By Ben McCormick
A visit to Yorkshire, or the wrong side of the Pennines as I usually refer to it, presented the perfect opportunity to have a cheap dig at the inhabitants of England’s largest, most notorious county. And York Brewery’s Yorkshire Terrier beer, on sale at a typically brash outlet called Fodder, provides the ammunition. The bottle has a picture of a faux-cute Yorkie on it; its head coyly cocked to one side, pretending to be friendly while secretly sizing up your wallet.
York Brewery started out making beer at Toft Green in 1996 and is the first brewery within the city walls for nearly 40 years. Its equipment came from Original Lions Brewery on the right side of the Pennines in Blackburn, doubtless in an effort to import some quality and class.
Not satisfied with nicking our fine Lancastrian machinery, York Brewery then came flat cap-in-hand to pub operator Mitchell’s of Lancaster, signing a deal to safeguard its future. Told you it was after your money.
I eye the poured beer with the kind of suspicion I’d usually save for White Rose County folk themselves. It looks like lager. But thankfully, the similarity ends there. First taste impressions are of a fairly sharp, sprightly and fruity premium bitter. Then, spank, the hops yap at your tongue like a demented dog. And like the tenacious canine that gave the ale its name, persistence is one of its main characteristics. Yorkshire Terrier clamps its lockjaw flavour down upon you like a grappling iron. Impossible to remove without grabbing desperately at its tail. Is it a pleasant sensation? Difficult to say. It’s as if you’ve been cornered at a party by the girl no one really fancied at school and had a snog planted firmly on your lips. The stigma’s still there, but secretly you’re really enjoying it.
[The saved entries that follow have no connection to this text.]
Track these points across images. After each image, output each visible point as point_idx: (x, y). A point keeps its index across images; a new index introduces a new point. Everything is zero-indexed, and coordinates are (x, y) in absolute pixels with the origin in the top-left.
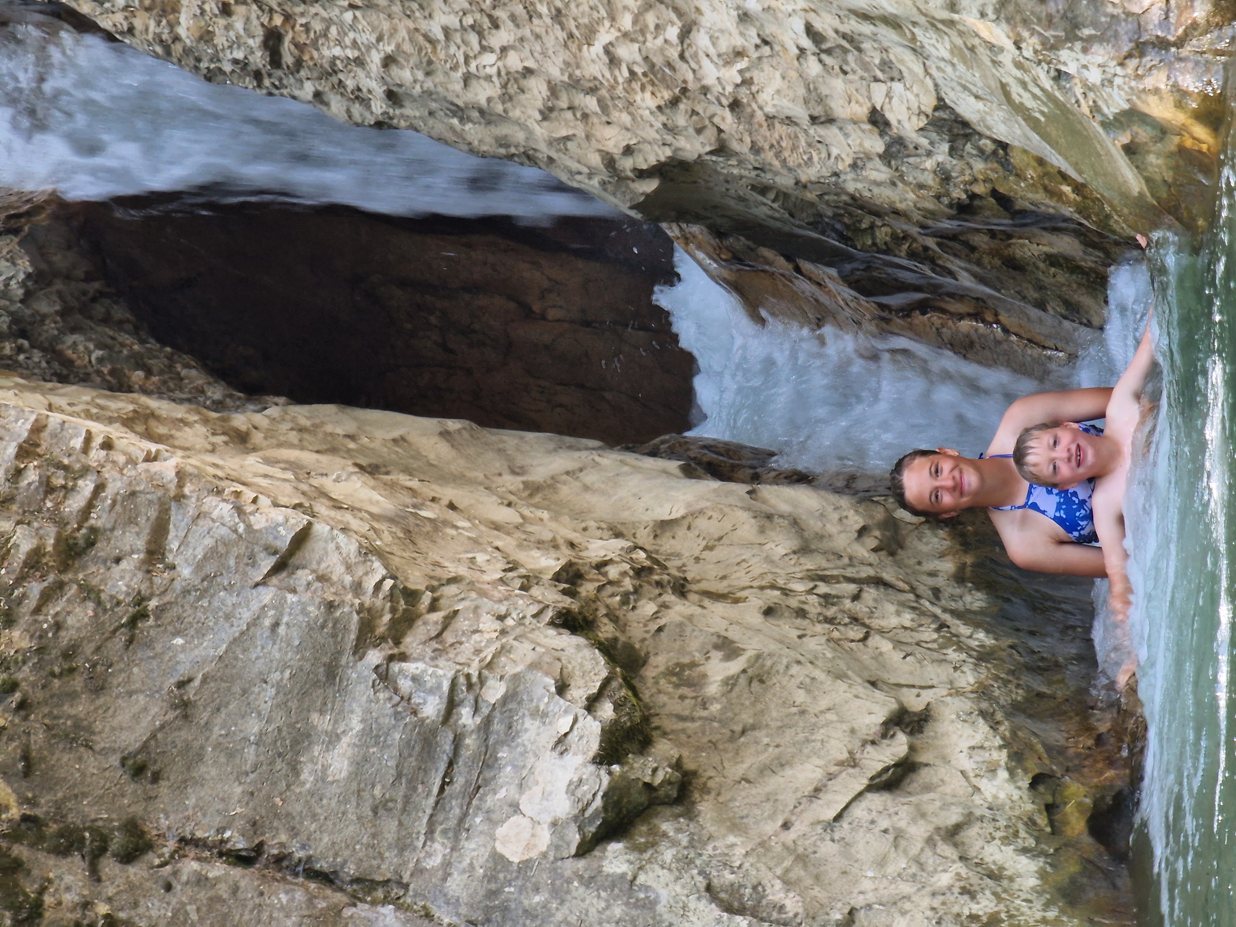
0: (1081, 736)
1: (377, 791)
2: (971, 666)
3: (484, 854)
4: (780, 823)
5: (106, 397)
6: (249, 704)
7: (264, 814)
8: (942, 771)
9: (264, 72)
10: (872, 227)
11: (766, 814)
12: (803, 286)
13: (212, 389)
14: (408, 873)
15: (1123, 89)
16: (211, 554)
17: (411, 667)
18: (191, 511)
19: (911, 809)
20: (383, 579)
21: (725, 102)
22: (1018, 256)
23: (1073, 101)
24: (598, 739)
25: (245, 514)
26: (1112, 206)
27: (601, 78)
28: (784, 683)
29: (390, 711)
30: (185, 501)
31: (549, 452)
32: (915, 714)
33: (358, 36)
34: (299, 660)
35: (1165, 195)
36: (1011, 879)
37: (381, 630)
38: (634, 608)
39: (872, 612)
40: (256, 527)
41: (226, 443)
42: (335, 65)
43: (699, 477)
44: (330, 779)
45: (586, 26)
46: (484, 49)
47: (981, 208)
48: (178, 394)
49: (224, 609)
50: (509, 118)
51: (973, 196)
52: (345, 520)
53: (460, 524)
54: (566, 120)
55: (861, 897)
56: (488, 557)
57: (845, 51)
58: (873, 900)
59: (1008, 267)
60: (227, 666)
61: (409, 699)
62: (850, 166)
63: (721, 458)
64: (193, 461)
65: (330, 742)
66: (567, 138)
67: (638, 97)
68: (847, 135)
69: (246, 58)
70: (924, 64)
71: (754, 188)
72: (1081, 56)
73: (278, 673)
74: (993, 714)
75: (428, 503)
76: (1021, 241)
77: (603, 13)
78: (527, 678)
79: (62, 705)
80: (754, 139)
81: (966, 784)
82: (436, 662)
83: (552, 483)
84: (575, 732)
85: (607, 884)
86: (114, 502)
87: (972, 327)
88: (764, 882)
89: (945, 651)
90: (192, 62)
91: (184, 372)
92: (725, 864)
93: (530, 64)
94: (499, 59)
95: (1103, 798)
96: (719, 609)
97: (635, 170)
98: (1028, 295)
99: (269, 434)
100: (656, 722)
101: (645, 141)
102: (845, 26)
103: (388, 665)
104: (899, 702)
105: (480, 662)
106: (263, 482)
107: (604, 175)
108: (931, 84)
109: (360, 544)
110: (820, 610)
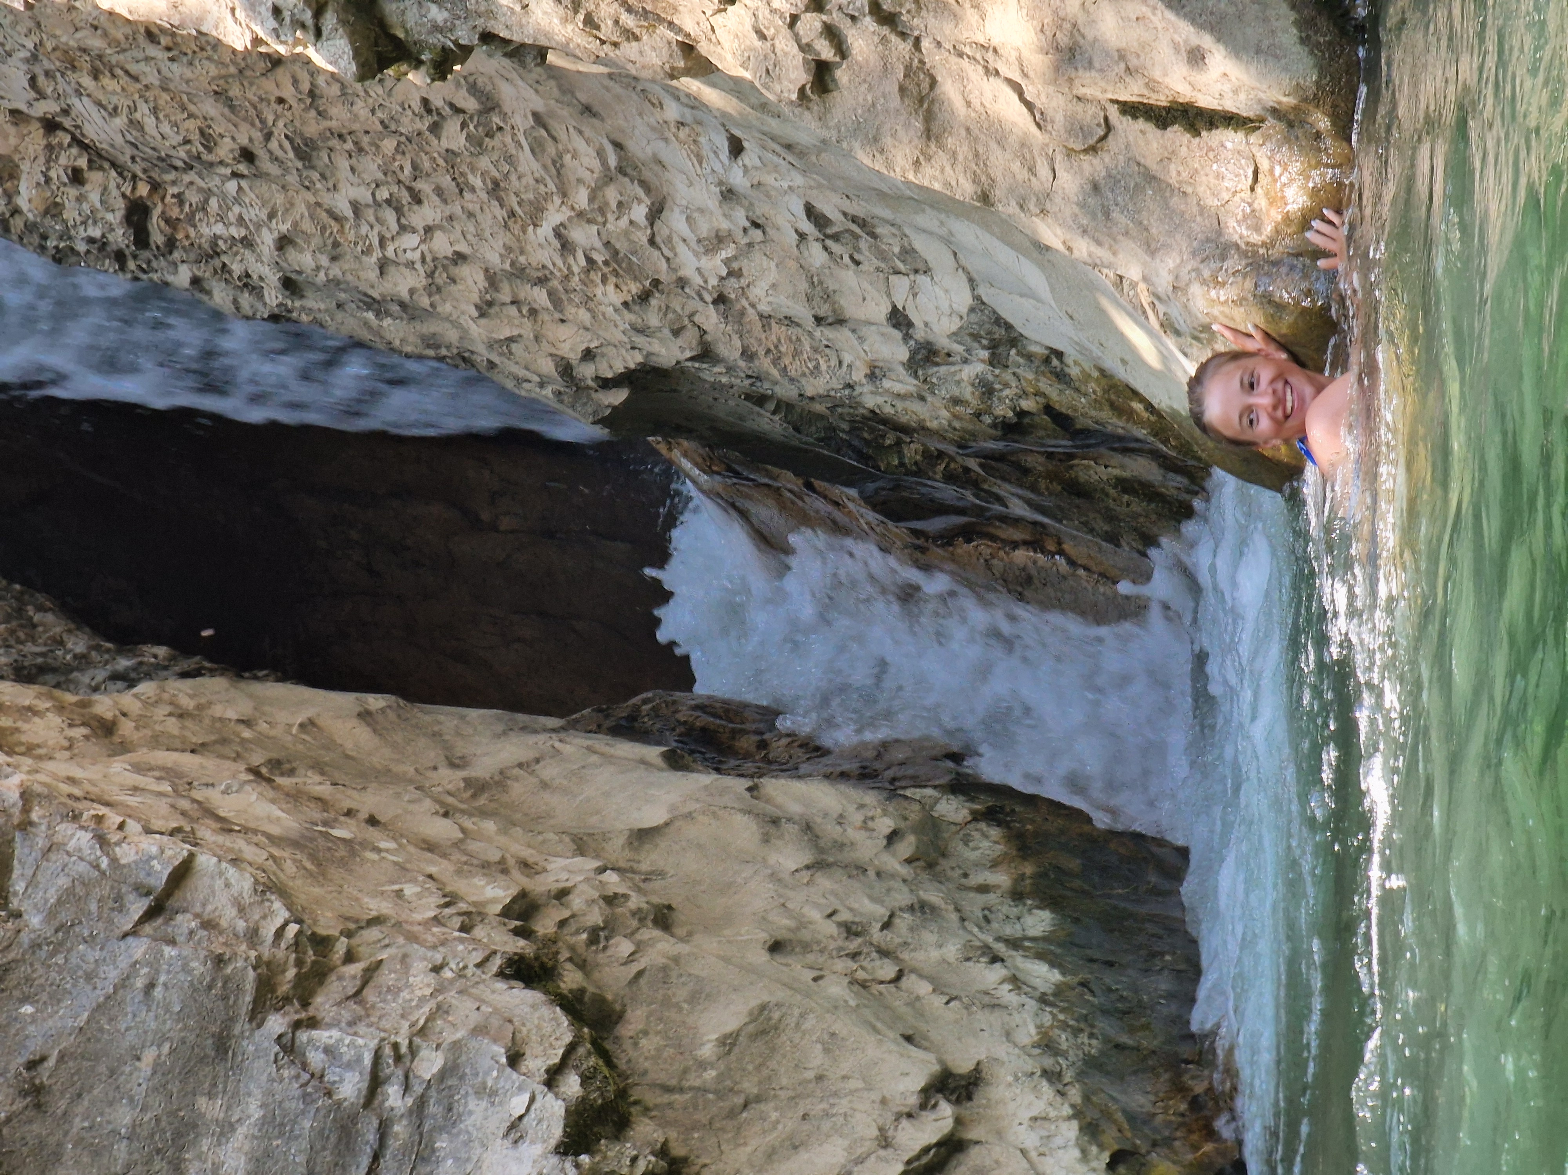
0: (1171, 1099)
2: (1033, 1012)
6: (118, 1087)
8: (997, 1151)
9: (127, 252)
10: (899, 443)
12: (815, 503)
13: (73, 638)
16: (68, 896)
17: (323, 1036)
18: (41, 842)
20: (286, 923)
21: (709, 298)
22: (1081, 480)
23: (1140, 311)
24: (562, 1123)
25: (109, 844)
27: (551, 267)
28: (796, 1041)
29: (298, 1093)
30: (34, 830)
31: (498, 736)
32: (961, 1076)
33: (244, 210)
34: (181, 1030)
37: (284, 988)
38: (605, 948)
39: (906, 943)
40: (123, 861)
41: (86, 737)
42: (217, 245)
43: (686, 768)
45: (531, 203)
46: (403, 229)
47: (1032, 426)
48: (30, 648)
49: (85, 966)
50: (438, 314)
51: (1022, 414)
52: (236, 847)
53: (383, 845)
54: (508, 316)
56: (419, 889)
57: (856, 237)
59: (1070, 493)
60: (89, 1040)
61: (322, 1076)
62: (866, 376)
63: (718, 721)
64: (41, 777)
65: (222, 1134)
66: (511, 340)
67: (599, 291)
68: (861, 339)
69: (103, 236)
70: (955, 255)
71: (748, 397)
72: (1147, 259)
73: (154, 1048)
74: (1060, 1075)
75: (342, 818)
76: (1085, 462)
77: (552, 187)
78: (470, 1046)
80: (746, 342)
81: (1027, 1166)
82: (355, 1029)
83: (501, 780)
84: (532, 1114)
87: (1030, 558)
89: (999, 992)
90: (36, 239)
91: (37, 617)
93: (462, 248)
94: (422, 241)
97: (597, 378)
98: (1097, 527)
99: (141, 722)
100: (635, 1094)
101: (609, 344)
102: (857, 209)
103: (293, 1033)
104: (940, 1061)
105: (411, 1026)
106: (133, 801)
107: (559, 384)
108: (964, 278)
109: (256, 880)
110: (840, 943)
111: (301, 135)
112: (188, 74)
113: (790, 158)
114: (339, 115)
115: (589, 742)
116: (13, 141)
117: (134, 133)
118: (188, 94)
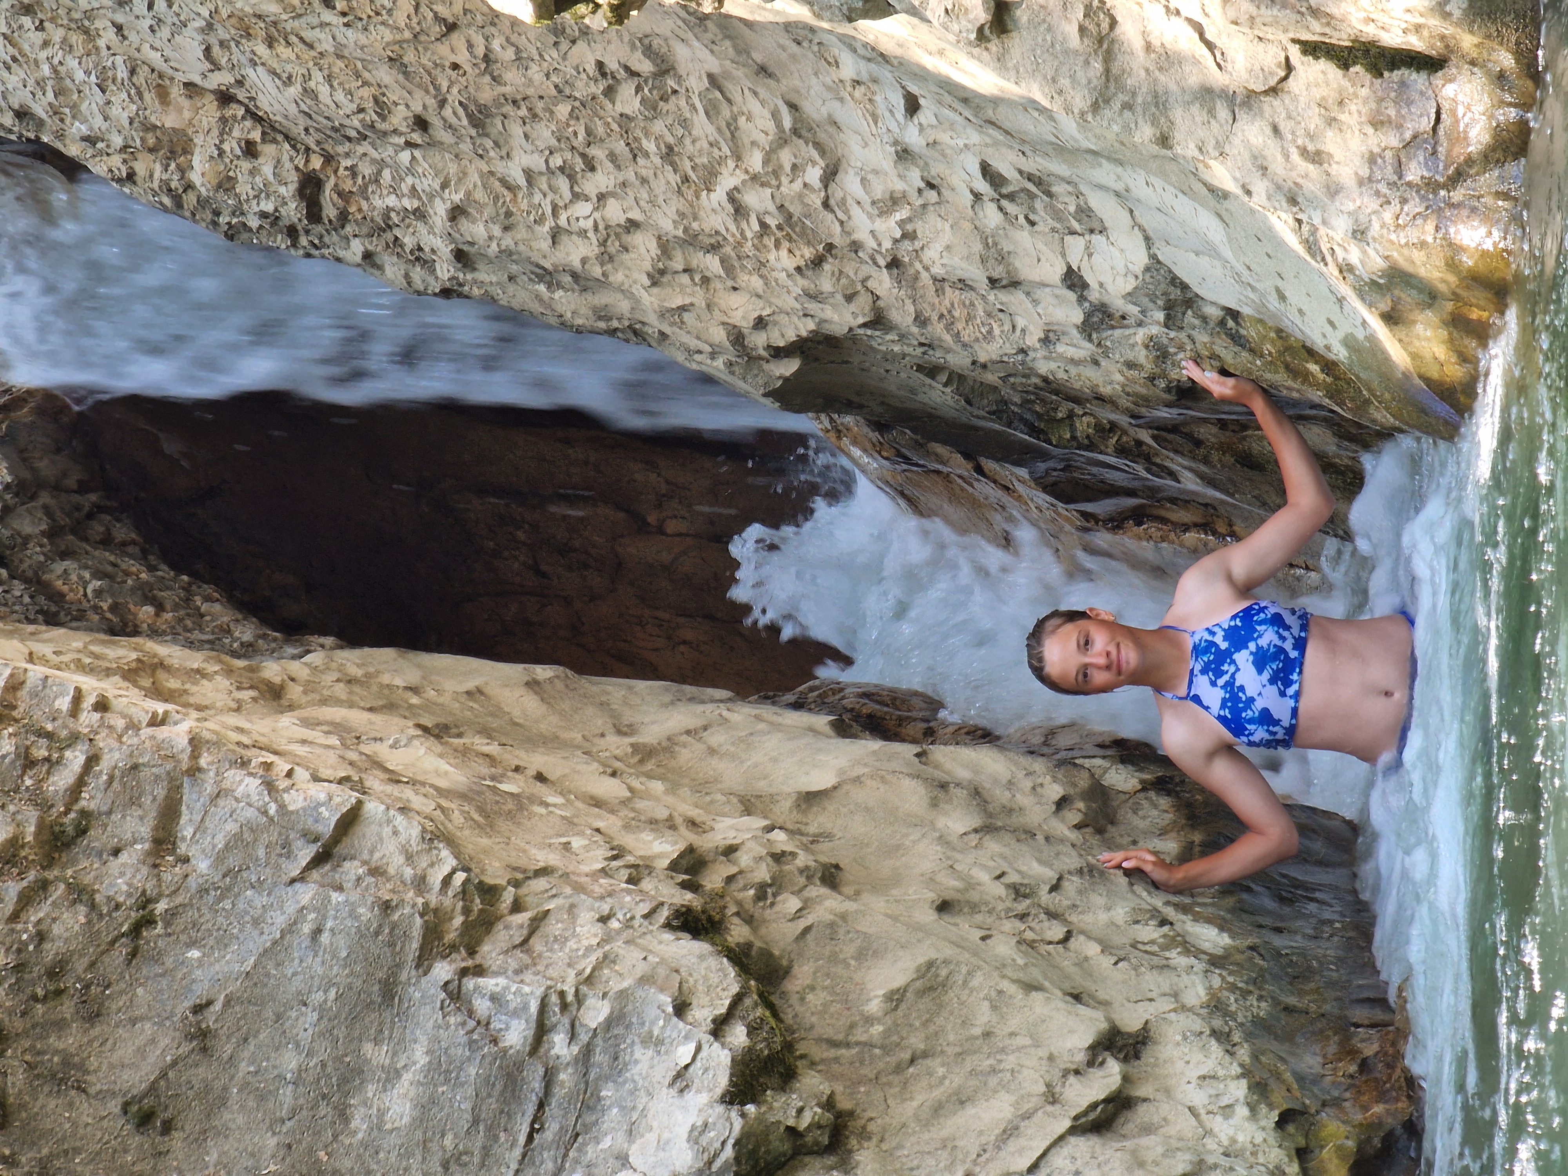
0: (1340, 1060)
1: (448, 1141)
2: (1201, 974)
5: (103, 642)
6: (284, 1032)
7: (304, 1171)
8: (1165, 1108)
9: (299, 228)
10: (1071, 415)
11: (942, 1165)
12: (985, 489)
13: (240, 628)
15: (1380, 243)
16: (236, 842)
17: (490, 983)
18: (209, 788)
19: (1127, 1156)
20: (454, 871)
21: (882, 262)
22: (1255, 452)
23: (1319, 258)
24: (728, 1072)
25: (277, 791)
26: (1369, 390)
27: (724, 232)
28: (964, 998)
29: (464, 1040)
30: (202, 776)
31: (666, 706)
32: (1130, 1035)
33: (417, 181)
34: (348, 976)
35: (1436, 376)
37: (451, 936)
38: (772, 904)
39: (1075, 906)
40: (291, 808)
41: (255, 699)
42: (389, 218)
43: (854, 736)
44: (388, 1126)
45: (705, 167)
46: (576, 196)
48: (197, 635)
49: (252, 912)
50: (610, 284)
52: (404, 797)
53: (551, 800)
54: (681, 285)
56: (587, 842)
57: (1032, 196)
59: (1243, 465)
60: (255, 984)
61: (488, 1023)
62: (1040, 340)
63: (885, 709)
64: (211, 725)
65: (388, 1080)
66: (683, 308)
67: (772, 257)
68: (1036, 302)
69: (276, 210)
70: (1131, 212)
71: (920, 368)
72: (1327, 202)
73: (321, 993)
74: (1228, 1035)
75: (510, 774)
77: (726, 150)
78: (637, 995)
79: (48, 1037)
80: (919, 307)
81: (1195, 1123)
82: (521, 977)
83: (669, 747)
84: (698, 1063)
86: (111, 778)
87: (1201, 540)
89: (1167, 954)
90: (209, 216)
91: (204, 607)
93: (635, 215)
94: (596, 209)
95: (1369, 1139)
97: (769, 347)
98: (1269, 501)
99: (310, 687)
100: (801, 1048)
101: (781, 311)
102: (1031, 165)
103: (460, 980)
104: (1109, 1020)
105: (577, 975)
106: (301, 750)
107: (730, 354)
108: (1140, 236)
109: (424, 828)
110: (1008, 904)
111: (475, 101)
112: (363, 39)
113: (967, 113)
114: (513, 78)
115: (757, 712)
116: (187, 115)
117: (308, 101)
118: (362, 60)
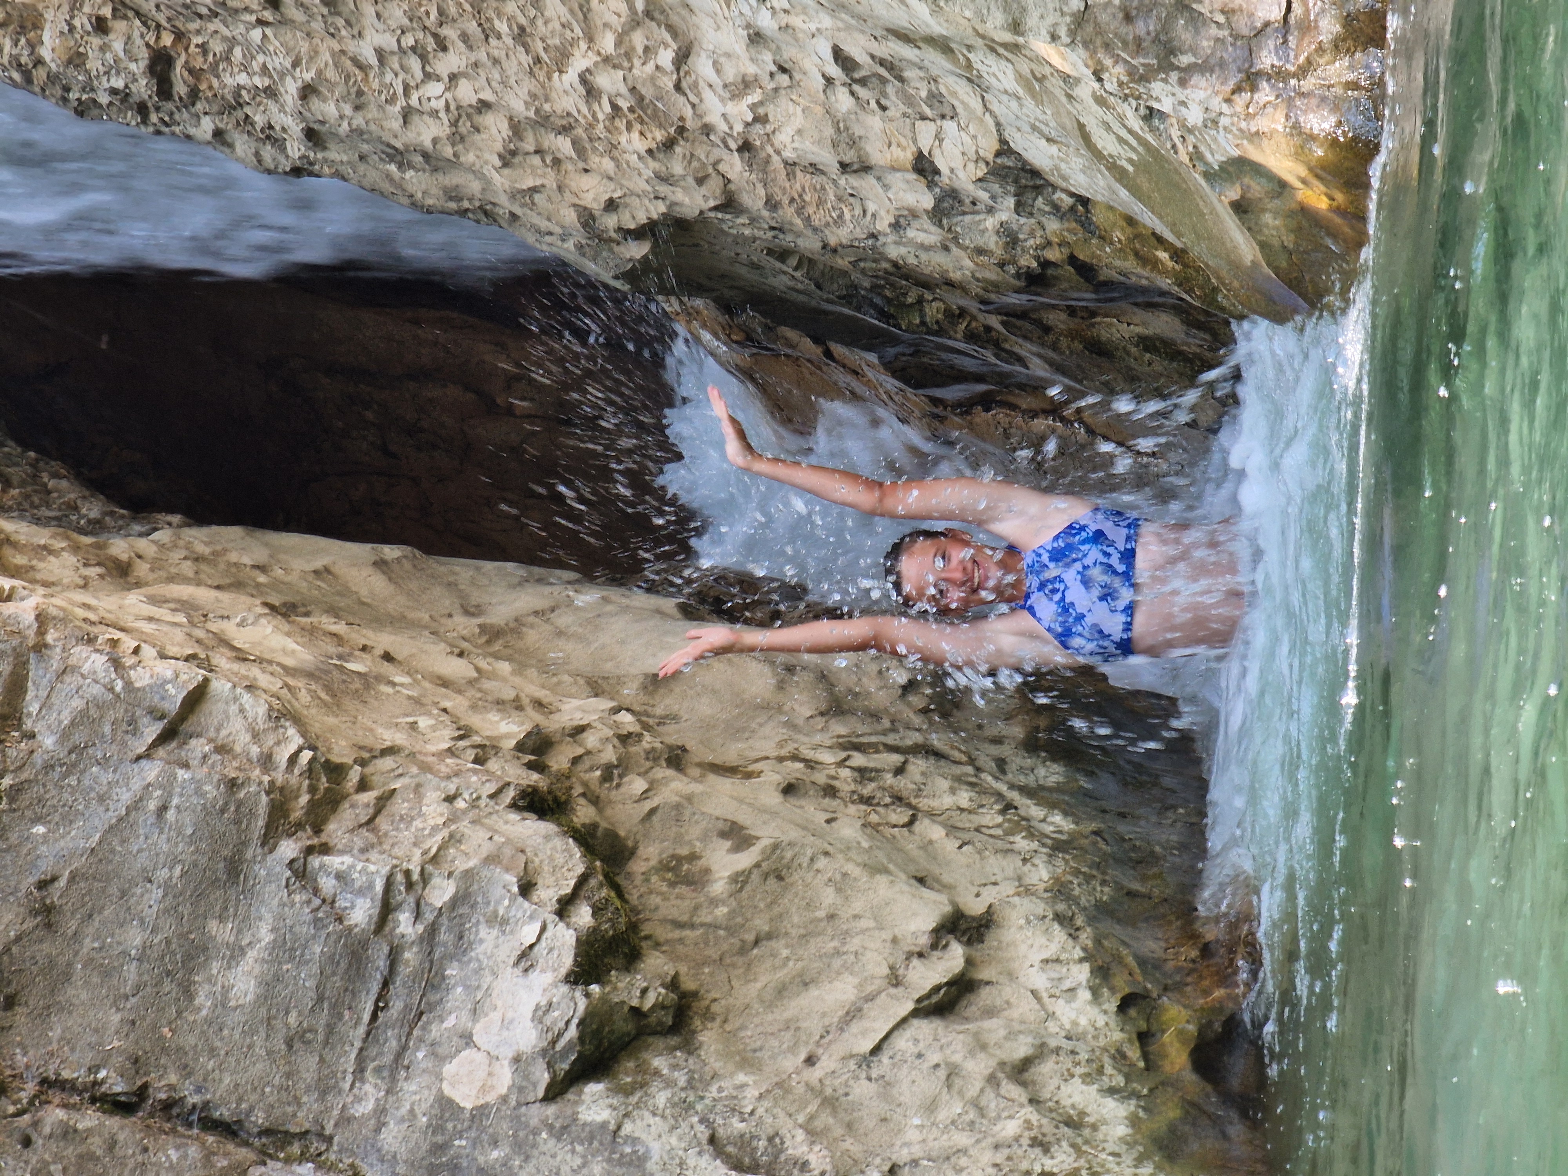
0: (1183, 945)
1: (292, 1019)
2: (1045, 858)
3: (428, 1097)
4: (803, 1056)
6: (129, 909)
7: (148, 1049)
8: (1008, 991)
9: (150, 104)
10: (920, 301)
11: (785, 1046)
12: (836, 375)
13: (87, 505)
14: (332, 1122)
15: (1230, 132)
16: (81, 719)
17: (335, 862)
18: (55, 664)
19: (969, 1039)
20: (300, 750)
21: (733, 146)
22: (1103, 339)
23: (1169, 146)
24: (573, 952)
25: (124, 668)
26: (1218, 278)
27: (576, 114)
28: (809, 880)
29: (309, 918)
30: (48, 652)
31: (513, 587)
32: (973, 918)
33: (268, 59)
34: (193, 853)
35: (1284, 264)
36: (1094, 1127)
37: (297, 814)
38: (618, 786)
39: (920, 790)
40: (137, 685)
41: (101, 576)
42: (240, 96)
44: (232, 1003)
45: (557, 48)
46: (428, 76)
47: (1056, 278)
48: (45, 512)
49: (97, 788)
50: (461, 164)
51: (1045, 264)
52: (251, 675)
53: (398, 679)
54: (532, 166)
55: (905, 1151)
56: (433, 722)
57: (883, 81)
58: (920, 1154)
59: (1091, 352)
60: (101, 861)
61: (333, 902)
62: (890, 225)
64: (57, 601)
65: (232, 957)
66: (534, 190)
67: (623, 139)
68: (886, 187)
69: (126, 86)
70: (983, 98)
71: (770, 252)
72: (1177, 90)
73: (166, 870)
74: (1072, 919)
75: (357, 653)
76: (1108, 320)
77: (578, 31)
78: (482, 875)
80: (770, 190)
81: (1038, 1007)
82: (367, 856)
83: (516, 627)
84: (543, 943)
85: (583, 1135)
87: (1049, 426)
88: (783, 1132)
89: (1012, 839)
90: (59, 92)
91: (51, 484)
92: (733, 1110)
93: (487, 95)
94: (448, 89)
95: (1210, 1023)
96: (725, 785)
97: (620, 229)
98: (1117, 388)
99: (156, 565)
100: (646, 929)
101: (632, 194)
102: (883, 50)
103: (305, 858)
104: (953, 903)
105: (423, 854)
106: (148, 628)
107: (579, 235)
108: (991, 122)
109: (270, 706)
110: (854, 787)
115: (605, 593)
The lengthy finish is clean as a whistle too. And brusquely insistent. I’m afraid it’s ticking far too many Yorkshire cliché boxes as it fills up the doorway, blithely asserting its own righteousness with a grin you’d happily erase with the wrong side of a board duster were you given to violence. It isn’t complex, but then it doesn’t need to be. It’s a premium bitter and there’s enough venom in its tail to keep a slew of life-weary cynics satisfied.
Stepping back from the stereotype for a moment, Yorkshire Terrier is a fantastically crafted beer. Its lightness and vivacity bely the robust 4.2% alcohol content and the insistent, yappy finish sits up and begs you to drink more. It’s War of the Roses rivalry in a bottle: outwardly belligerent and brimming with grudging but genuine admiration.